Mais de metade (51,9%) das emissões comunitárias atribuíveis à aviação são geradas em voos de longo curso, com mais de 400 km, de acordo com dados do Eurocontrol correspondentes a 2020, mas cerca de um quinto (20,6%) deve-se a viagens de entre 500 e 1.500 km e 4,3% a viagens de distâncias inferiores a 500 km.

O estudo, divulgado dias antes da cimeira da ONU sobre mudanças climáticas (COP26) – que começa em Glasgow, Escócia, no domingo -, destacou algumas rotas aéreas particularmente problemáticas, com voos que, segundo os autores, podem emitir uma dúzia de vezes mais dióxido de carbono do que os comboios.

Entre as rotas mencionadas, o destaque é dado às de Madrid-Barcelona, Frankfurt-Berlim e Bruxelas-Amsterdão que, refere a análise da Greenpeace, podem ser percorridas de comboio em duas a quatro horas.

“A Europa poderia substituir quase todos os 250 principais voos de curta distância e economizar cerca de 23,4 milhões de toneladas de CO2 por ano, ou seja, tanto como as emissões anuais de CO2 da Croácia”, alertou a organização ambientalista.

O relatório adianta que uma ajuda crucial para esta mudança seria a promoção pelos governos da União Europeia de viagens de comboio, especialmente nos comboios noturnos.

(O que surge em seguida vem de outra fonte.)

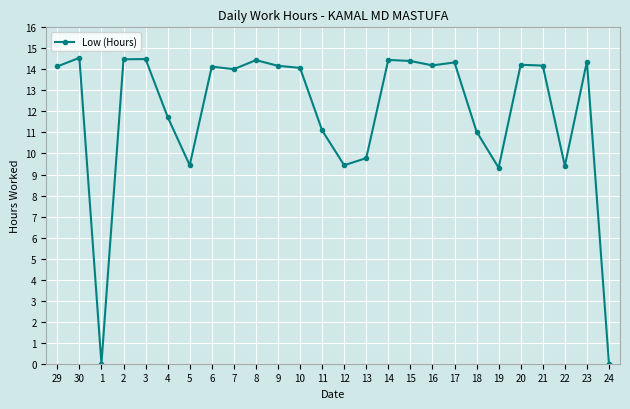

What position from the left is 4?

6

As companhias aéreas, por seu lado, contestam esta posição, argumentando que alguns voos de curta distância são necessários por se tratar de ligações essenciais para viagens de longa distância.

A Cimeira do Clima das Nações Unidas (COP26) decorre entre 31 de outubro e 12 de novembro em Glasgow, na Escócia, e vai procurar pôr em prática os compromissos do Acordo de Paris, alcançado em 2015, sobre redução de emissões de gases com efeito de estufa e tentar que a temperatura global não aumente mais de 1,5 graus centígrados até ao fim do século relativamente aos valores da era pré-industrial.